In dem Verfahren geht es um den Vorwurf der "Verleumdung gegen Personen des politischen Lebens". Dem einstigen Hoffnungsträger der Hamburger Sozialdemokraten wird vorgeworfen, LKA-Vermerke gefälscht zu haben. In denen wurden die SPD-Bürgerschaftsabgeordneten Mathias Petersen und Thomas Böwer, die innerparteilich als Gegenspieler Ciftliks gelten, bezichtigt, ihn bei der Justiz wegen der Vermittlung einer Scheinehe angeschwärzt zu haben.

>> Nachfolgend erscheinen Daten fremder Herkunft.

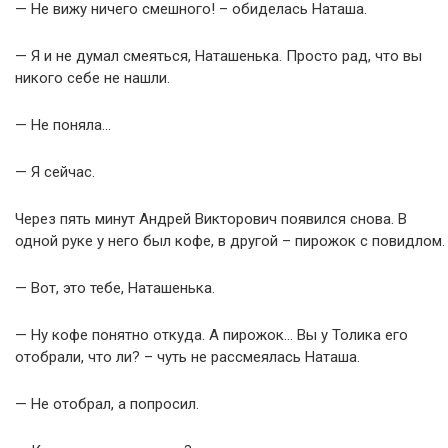
— Не вижу ничего смешного! – обиделась Наташа.
— Я и не думал смеяться, Наташенька. Просто рад, что вы
никого себе не нашли.
— Не поняла…
— Я сейчас.
Через пять минут Андрей Викторович появился снова. В
одной руке у него был кофе, в другой – пирожок с повидлом.
— Вот, это тебе, Наташенька.
— Ну кофе понятно откуда. А пирожок… Вы у Толика его
отобрали, что ли? – чуть не рассмеялась Наташа.
— Не отобрал, а попросил.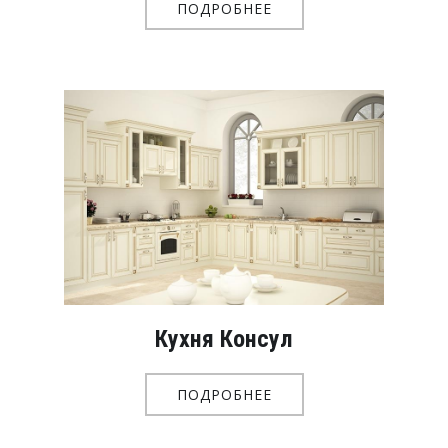
ПОДРОБНЕЕ
Кухня Консул
ПОДРОБНЕЕ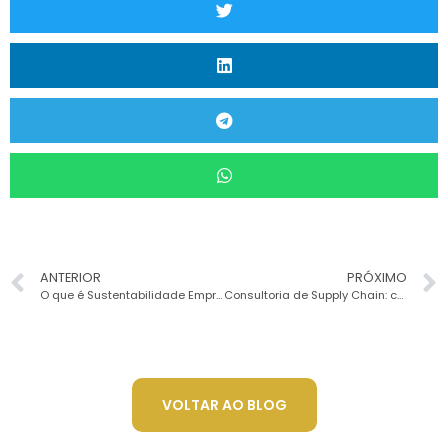
ANTERIOR
PRÓXIMO
O que é Sustentabilidade Empresarial?
Consultoria de Supply Chain: como funciona?
VOLTAR AO BLOG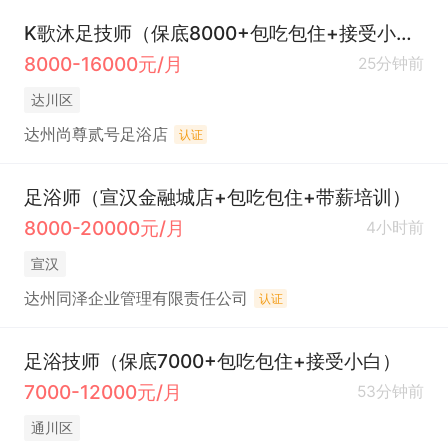
K歌沐足技师（保底8000+包吃包住+接受小白）
8000-16000元/月
25分钟前
达川区
达州尚尊贰号足浴店
认证
足浴师（宣汉金融城店+包吃包住+带薪培训）
8000-20000元/月
4小时前
宣汉
达州同泽企业管理有限责任公司
认证
足浴技师（保底7000+包吃包住+接受小白）
7000-12000元/月
53分钟前
通川区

Eben wegen dieses Vorwurfs durchsuchten Ermittler 2009 erstmals die Wohnung Ciftliks, der in wenigen Wochen deswegen vor Gericht steht.

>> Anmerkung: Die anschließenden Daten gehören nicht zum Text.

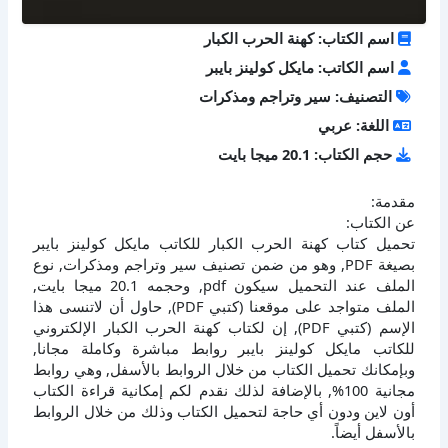
اسم الكتاب: كهنة الحرب الكبار
اسم الكاتب: مايكل كولينز بايبر
التصنيف: سير وتراجم ومذكرات
اللغة: عربي
حجم الكتاب: 20.1 ميجا بايت
مقدمة:
عن الكتاب:
تحميل كتاب كهنة الحرب الكبار للكاتب مايكل كولينز بايبر
بصيغة PDF, وهو من ضمن تصنيف سير وتراجم ومذكرات, نوع
الملف عند التحميل سيكون pdf, وحجمه 20.1 ميجا بايت,
الملف متواجد على موقعنا (كتبي PDF), حاول أن لاتنسى هذا
الإسم (كتبي PDF), إن لكتاب كهنة الحرب الكبار الإلكتروني
للكاتب مايكل كولينز بايبر روابط مباشرة وكاملة مجانا,
وبإمكانك تحميل الكتاب من خلال الروابط بالأسفل, وهي روابط
مجانية 100%, بالإضافة لذلك نقدم لكم إمكانية قراءة الكتاب
أون لاين ودون أي حاجة لتحميل الكتاب وذلك من خلال الروابط
بالأسفل أيضاً.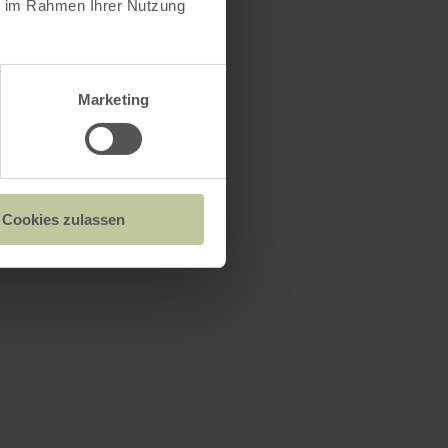
ie im Rahmen Ihrer Nutzung
Marketing
Cookies zulassen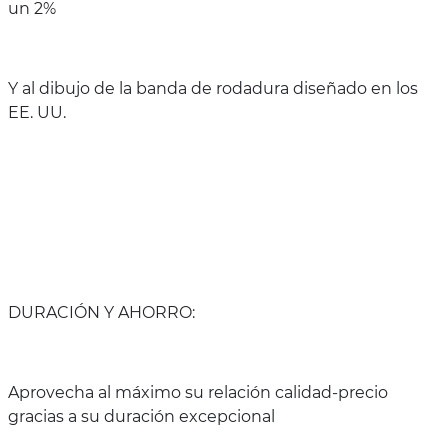
un 2%
Y al dibujo de la banda de rodadura diseñado en los
EE. UU.
DURACIÓN Y AHORRO:
Aprovecha al máximo su relación calidad-precio
gracias a su duración excepcional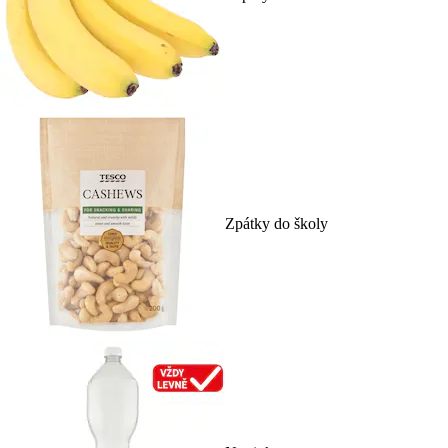
Zpátky do školy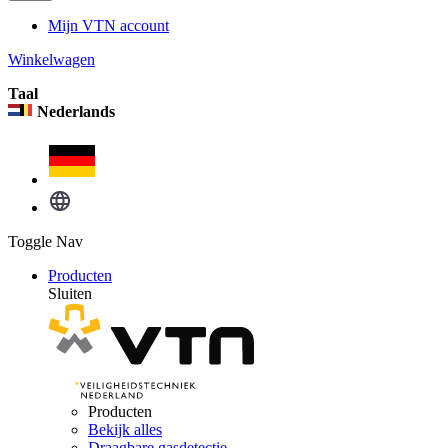
Mijn VTN account
Winkelwagen
Taal
Nederlands
Toggle Nav
Producten
Sluiten
Producten
Bekijk alles
Draagbare gasdetectie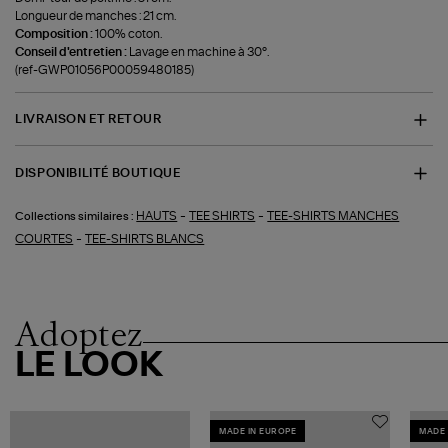
Longueur de manches : 21 cm.
Composition :
100% coton.
Conseil d'entretien :
Lavage en machine à 30°.
(ref-GWP01056P00059480185)
LIVRAISON ET RETOUR
DISPONIBILITÉ BOUTIQUE
-
-
HAUTS
TEE SHIRTS
TEE-SHIRTS MANCHES
Collections similaires :
-
COURTES
TEE-SHIRTS BLANCS
Adoptez
LE LOOK
MADE IN EUROPE
MADE 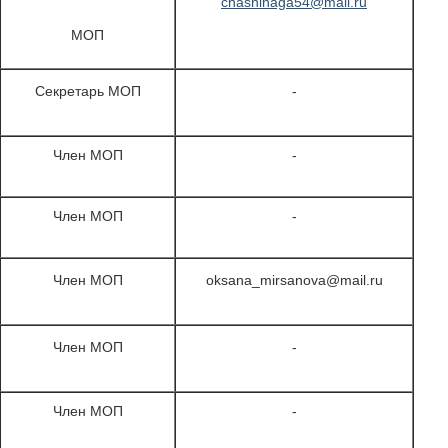
chasninaga54@mail.ru
МОП
Секретарь МОП
-
Член МОП
-
Член МОП
-
Член МОП
oksana_mirsanova@mail.ru
Член МОП
-
Член МОП
-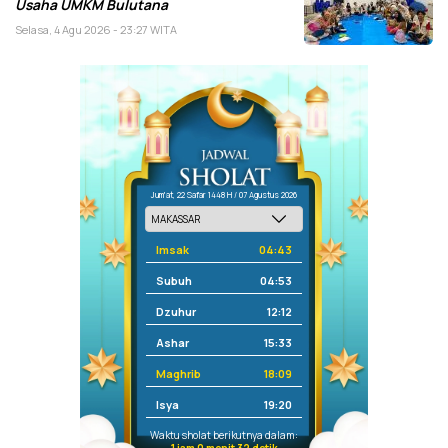
Usaha UMKM Bulutana
Selasa, 4 Agu 2026 - 23:27 WITA
Jum'at, 22 Safar 1448 H / 07 Agustus 2026
Imsak
04:43
Subuh
04:53
Dzuhur
12:12
Ashar
15:33
Maghrib
18:09
Isya
19:20
Waktu sholat berikutnya dalam:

Laut Oberstaatsanwalt Möllers entdeckten die Ermittler die Stimmzettel im Rahmen der Hausdurchsuchung im Kofferraum des Audi A3 Sportback von Ciftlik. "Sie wurden aber lediglich fotografisch dokumentiert und anschließend im Kofferraum belassen", sagt Möllers. Demnach lagen darin mehrere lose Stapel der Wahlpapiere. Die Aufschrift lautete: "Stimmzettel Einzelwahl Distriktvorsitzender. Name: Andreas Bernau." Sie waren mit "Ja", "Nein" und "Enthaltung" markiert. Auf einem Stimmzettel war das "Ja" für Bernau angekreuzt, der die Wahl gewonnen hatte. Ciftlik wollte sich dazu gestern nicht äußern.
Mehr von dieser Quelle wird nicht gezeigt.